== Recorded information ==

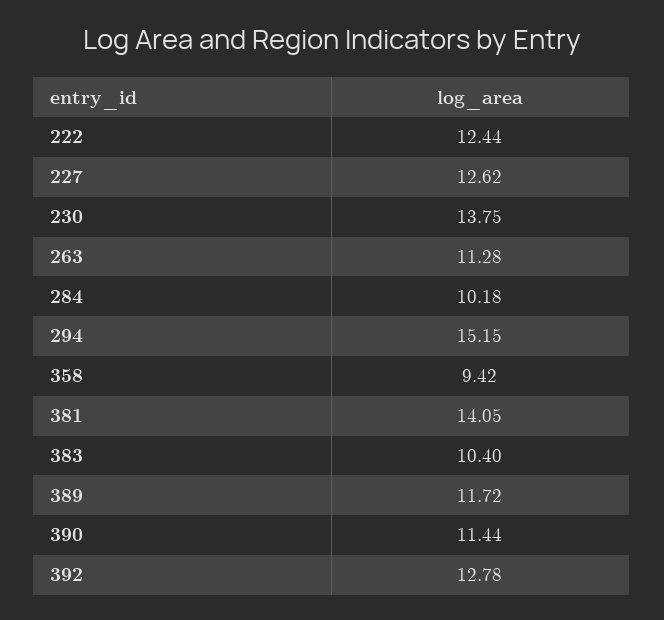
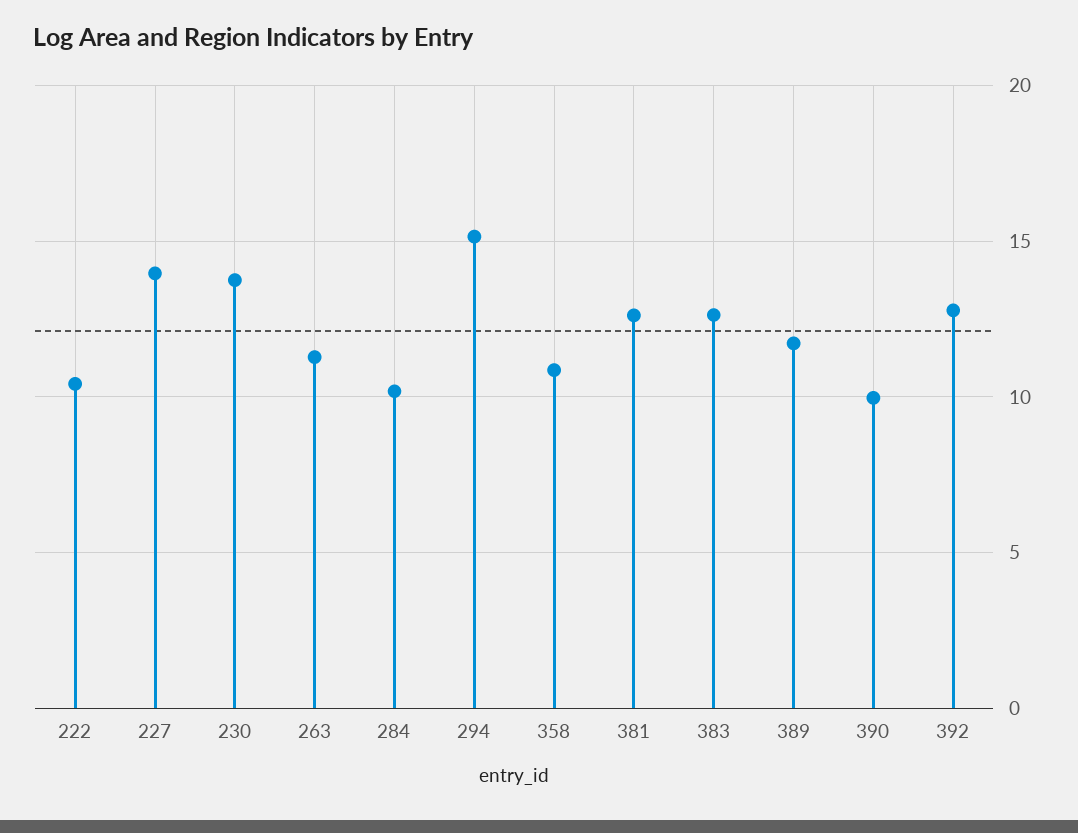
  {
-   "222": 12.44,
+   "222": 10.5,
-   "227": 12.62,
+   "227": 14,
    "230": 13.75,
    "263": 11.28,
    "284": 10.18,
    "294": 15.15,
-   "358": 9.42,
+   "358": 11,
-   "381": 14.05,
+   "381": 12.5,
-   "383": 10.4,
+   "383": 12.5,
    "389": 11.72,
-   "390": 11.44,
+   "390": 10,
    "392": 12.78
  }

===
== Recorded information ==

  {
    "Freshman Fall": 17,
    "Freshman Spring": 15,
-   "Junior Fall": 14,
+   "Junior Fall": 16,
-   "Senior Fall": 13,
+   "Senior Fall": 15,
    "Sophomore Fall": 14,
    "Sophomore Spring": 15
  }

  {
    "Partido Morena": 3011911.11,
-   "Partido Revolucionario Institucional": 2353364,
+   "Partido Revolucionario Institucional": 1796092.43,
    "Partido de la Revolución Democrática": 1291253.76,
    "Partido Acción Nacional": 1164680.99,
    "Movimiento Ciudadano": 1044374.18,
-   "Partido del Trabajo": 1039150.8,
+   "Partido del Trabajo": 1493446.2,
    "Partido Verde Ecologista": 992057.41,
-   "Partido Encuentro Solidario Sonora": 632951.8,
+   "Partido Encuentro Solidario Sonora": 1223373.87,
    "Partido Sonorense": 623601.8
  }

===
== Recorded information ==

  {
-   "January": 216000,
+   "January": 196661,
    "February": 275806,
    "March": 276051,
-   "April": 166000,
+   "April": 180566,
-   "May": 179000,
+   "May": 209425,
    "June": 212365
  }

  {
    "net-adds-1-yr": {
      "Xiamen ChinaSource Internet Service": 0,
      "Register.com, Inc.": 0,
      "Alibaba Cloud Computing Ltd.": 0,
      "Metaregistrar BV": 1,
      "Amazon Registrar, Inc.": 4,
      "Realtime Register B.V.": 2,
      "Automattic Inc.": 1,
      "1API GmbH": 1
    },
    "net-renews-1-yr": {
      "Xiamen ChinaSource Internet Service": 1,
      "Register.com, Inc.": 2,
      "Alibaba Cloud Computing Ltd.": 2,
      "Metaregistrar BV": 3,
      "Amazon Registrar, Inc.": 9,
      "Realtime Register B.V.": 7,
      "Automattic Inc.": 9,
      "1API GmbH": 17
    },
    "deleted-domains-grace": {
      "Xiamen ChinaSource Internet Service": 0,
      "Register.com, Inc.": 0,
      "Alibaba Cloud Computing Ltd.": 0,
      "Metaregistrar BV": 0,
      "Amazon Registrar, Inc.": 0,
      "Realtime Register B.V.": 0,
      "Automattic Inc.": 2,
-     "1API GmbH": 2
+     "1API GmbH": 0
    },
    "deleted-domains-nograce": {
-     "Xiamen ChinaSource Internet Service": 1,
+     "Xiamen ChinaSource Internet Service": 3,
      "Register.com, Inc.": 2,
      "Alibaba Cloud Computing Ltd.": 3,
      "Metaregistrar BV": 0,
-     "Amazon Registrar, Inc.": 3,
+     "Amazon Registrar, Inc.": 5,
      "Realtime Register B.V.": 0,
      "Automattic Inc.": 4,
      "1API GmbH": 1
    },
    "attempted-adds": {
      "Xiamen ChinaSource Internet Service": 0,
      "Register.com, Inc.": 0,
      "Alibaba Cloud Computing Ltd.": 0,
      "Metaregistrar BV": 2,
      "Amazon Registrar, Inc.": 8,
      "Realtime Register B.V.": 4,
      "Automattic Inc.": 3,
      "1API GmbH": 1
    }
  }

===

**Task item**
Search the data above for the string "Freshman" and return every line that has it.

**Exercise output**
    "Freshman Fall": 17,
    "Freshman Spring": 15,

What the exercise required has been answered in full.